Antes da comunicação, o negócio

Alê Oliveira

Alexis Thuller Pagliarini

Uma reflexão sobre os rumos da propaganda no Brasil e no mundo, feita em companhia de um amigo antenado, me faz enxergar um movimento importante, que merece atenção redobrada das agências. Refiro-me ao interesse crescente das grandes consultorias de negócios pelo universo da comunicação.

Parece um movimento ainda silencioso, mas com potencial de bagunçar ainda mais o conturbado meio de campo das agências de marketing e comunicação. A lógica é a seguinte: as conhecidas Big Four – EY (antiga Ernst & Young), KPMG, Deloitte e PWC – participam de decisões de importância estratégica das empresas para as quais prestam serviços, certo? Juntam-se a elas outras consultorias de grande importância, como IBM, por exemplo. Esta, já atuando forte em processos de gestão de dados e de mídia digital.

Por que então não estender seus serviços ao campo da comunicação e do marketing? De fato, parece que elas estão começando a se interessar em romper as barreiras do discreto universo da estratégia de negócios e gestão administrativa para colocar a cabeça para fora e se tornarem players importantes também nos processos de comunicação das empresas com que já mantêm contato.

Esse movimento pode ser uma ameaça às agências de propaganda? Aparentemente, sim. Apesar de extremamente importante para o resultado de empresas, o marketing sempre foi um terreno pouco explorado pelas consultorias de administração de negócios. Agências e empresas especializadas eram acionadas após a conclusão dos serviços das consultorias, que eram focadas basicamente no estabelecimento de um norte estratégico.

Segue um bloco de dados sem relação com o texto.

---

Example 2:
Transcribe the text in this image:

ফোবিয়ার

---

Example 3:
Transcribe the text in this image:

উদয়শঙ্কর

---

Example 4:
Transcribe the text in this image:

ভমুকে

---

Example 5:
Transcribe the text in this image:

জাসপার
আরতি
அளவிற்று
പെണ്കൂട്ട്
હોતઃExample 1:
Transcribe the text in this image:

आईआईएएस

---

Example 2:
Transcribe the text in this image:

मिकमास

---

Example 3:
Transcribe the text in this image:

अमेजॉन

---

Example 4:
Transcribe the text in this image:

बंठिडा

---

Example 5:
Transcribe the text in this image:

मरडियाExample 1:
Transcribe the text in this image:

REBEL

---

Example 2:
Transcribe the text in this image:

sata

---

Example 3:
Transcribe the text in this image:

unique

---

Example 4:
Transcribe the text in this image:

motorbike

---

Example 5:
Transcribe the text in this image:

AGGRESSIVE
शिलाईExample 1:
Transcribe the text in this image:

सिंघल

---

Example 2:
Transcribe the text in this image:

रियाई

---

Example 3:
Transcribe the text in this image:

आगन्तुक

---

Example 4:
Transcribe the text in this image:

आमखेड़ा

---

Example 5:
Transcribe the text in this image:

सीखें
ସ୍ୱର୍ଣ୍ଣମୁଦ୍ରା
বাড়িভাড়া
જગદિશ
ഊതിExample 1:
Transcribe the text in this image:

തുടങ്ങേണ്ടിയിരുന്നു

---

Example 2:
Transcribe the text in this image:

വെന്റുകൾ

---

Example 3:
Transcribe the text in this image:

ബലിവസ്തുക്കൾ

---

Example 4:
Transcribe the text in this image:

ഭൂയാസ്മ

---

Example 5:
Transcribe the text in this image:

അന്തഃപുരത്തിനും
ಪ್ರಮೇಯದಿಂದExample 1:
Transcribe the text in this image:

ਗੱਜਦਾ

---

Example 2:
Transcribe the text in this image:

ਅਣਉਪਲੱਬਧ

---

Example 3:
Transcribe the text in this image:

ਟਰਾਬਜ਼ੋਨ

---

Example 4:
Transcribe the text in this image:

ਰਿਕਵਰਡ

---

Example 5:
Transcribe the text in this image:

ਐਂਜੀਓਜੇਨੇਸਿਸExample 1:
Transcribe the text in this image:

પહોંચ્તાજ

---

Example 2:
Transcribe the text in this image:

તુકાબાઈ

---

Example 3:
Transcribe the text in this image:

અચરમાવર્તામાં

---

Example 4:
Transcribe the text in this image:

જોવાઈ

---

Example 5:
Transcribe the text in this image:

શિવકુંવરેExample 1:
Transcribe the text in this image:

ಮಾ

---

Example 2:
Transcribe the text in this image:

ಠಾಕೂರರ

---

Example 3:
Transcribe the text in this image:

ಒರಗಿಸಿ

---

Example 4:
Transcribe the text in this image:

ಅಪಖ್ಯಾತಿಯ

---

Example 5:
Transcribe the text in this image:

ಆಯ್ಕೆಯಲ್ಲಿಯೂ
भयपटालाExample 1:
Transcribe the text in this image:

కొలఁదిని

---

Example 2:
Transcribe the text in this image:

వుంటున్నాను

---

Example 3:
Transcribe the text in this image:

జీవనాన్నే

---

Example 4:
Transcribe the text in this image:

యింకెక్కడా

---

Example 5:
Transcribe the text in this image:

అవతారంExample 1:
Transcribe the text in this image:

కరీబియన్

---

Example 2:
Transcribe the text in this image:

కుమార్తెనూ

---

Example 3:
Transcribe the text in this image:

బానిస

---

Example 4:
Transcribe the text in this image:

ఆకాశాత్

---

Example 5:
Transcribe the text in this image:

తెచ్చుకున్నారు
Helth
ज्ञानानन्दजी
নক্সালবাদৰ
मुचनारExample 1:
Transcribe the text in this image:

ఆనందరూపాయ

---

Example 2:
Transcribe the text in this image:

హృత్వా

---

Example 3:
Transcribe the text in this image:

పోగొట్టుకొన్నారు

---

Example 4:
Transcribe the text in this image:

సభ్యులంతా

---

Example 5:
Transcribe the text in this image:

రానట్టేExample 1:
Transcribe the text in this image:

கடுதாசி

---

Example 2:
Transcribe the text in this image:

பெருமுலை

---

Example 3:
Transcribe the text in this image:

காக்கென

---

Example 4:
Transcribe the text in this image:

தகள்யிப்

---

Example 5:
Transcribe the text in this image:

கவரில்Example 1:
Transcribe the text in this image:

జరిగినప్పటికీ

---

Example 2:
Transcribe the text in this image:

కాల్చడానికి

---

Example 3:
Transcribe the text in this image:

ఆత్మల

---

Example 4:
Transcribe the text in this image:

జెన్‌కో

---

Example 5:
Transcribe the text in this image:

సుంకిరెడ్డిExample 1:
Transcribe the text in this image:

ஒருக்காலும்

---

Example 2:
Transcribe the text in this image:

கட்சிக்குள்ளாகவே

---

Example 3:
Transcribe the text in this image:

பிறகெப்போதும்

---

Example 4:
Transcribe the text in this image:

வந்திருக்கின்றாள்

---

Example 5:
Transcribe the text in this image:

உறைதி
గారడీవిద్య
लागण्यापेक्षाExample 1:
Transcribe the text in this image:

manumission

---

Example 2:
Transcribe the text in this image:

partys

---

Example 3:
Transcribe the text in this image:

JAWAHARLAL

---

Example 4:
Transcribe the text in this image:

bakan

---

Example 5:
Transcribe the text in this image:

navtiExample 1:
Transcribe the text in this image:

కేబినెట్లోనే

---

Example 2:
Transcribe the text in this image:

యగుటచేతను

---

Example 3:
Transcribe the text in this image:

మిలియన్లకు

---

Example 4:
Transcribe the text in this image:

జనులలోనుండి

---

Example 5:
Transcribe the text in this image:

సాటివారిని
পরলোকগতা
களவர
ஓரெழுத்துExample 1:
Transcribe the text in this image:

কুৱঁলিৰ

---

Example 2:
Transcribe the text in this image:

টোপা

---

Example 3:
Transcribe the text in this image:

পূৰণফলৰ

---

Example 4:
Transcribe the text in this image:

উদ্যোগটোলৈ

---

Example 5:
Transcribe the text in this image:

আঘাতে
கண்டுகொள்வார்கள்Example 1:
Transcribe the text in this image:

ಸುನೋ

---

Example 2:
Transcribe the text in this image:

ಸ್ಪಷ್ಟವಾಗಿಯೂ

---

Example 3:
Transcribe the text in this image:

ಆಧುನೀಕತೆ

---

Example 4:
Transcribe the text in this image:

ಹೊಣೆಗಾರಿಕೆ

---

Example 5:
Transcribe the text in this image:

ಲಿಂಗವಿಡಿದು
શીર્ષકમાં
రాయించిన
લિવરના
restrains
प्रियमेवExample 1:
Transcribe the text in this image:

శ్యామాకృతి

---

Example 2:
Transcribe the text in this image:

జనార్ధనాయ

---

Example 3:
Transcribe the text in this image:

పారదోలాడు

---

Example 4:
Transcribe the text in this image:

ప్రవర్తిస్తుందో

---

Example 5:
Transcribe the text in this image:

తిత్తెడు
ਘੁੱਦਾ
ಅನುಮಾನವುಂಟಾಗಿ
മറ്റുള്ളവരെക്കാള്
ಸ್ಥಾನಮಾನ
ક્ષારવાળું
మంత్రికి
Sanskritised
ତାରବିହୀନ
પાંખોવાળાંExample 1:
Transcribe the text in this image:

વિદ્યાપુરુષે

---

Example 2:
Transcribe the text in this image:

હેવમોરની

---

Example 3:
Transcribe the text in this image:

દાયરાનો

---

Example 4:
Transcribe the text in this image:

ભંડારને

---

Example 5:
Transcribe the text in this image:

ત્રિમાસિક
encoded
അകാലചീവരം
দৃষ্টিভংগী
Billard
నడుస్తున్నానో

O que parece estar acontecendo agora é que as consultorias “descobriram” o potencial de negócios que envolvem comunicação e começam a se estruturar para atuar na área. E o que pode acontecer? Imagino que as consultorias possam adquirir agências ou efetivar parcerias que as permitam incluir no seu portfólio os serviços de marketing e comunicação.

Por outro lado, vale a reflexão sob a ótica de uma agência de propaganda. Para ela, é mais difícil comprar uma consultoria, até porque muitas delas são pesos-pesados e muito bem consolidadas no mercado. Porém, cabe a possibilidade de se apresentar aos clientes e prospects como uma agência que pensa no negócio deles, e não especificamente nas criação e veiculação de campanhas publicitárias.

Mais do que nunca, os clientes esperam das suas agências ações que gerem resultado mensurável, ações que estejam fundamentadas no entendimento do negócio como um todo. Parece claro que as agências devam incluir nos seus times – talvez de atendimento – profissionais com uma visão mais estratégica de business.

Seriam esses profissionais, juntamente com planejamento, responsáveis por uma interlocução mais profunda com os clientes, entrando assim em sintonia com os anseios do cliente. Temos dito, aqui mesmo neste espaço, em outras ocasiões, que, nesses tempos bicudos, as agências devem ser mais proativas e não ficarem simplesmente à espera de um briefing.

Essa nova variável só pinta o quadro de cores mais fortes. Será que não é a hora de ter profissionais oriundos da especialidade de administração de empresas no atendimento? Não é a hora das agências entenderem mais de business models do que puramente de propaganda?

Será que o formato do briefing não deve mudar, incluindo, por exemplo, análise SWOT (Strengths/Fortalezas; Weaknesses/Fraquezas; Opportunities/Oportunidades e Threats/Ameaças)? Não sabemos muito bem no que isso vai dar, mas o exercício de se envolver mais no negócio dos clientes parece ser uma necessidade premente, independente da ameaça de se perder espaço para as grandes consultorias. Sentar à mesa da estratégia de negócios dos clientes dará mais trabalho e exigirá novos perfis de profissionais nas agências de propaganda, mas o resultado pode aparecer rapidamente, seja para fazer crescer a atuação das agências, seja para simplesmente proteger seus negócios.

Não tenho informações muito claras sobre esse movimento, mas ele parece lógico nas atuais circunstâncias. Fica então o alerta. Que sirva para uma reflexão positiva para a manutenção dos negócios das agências de propaganda.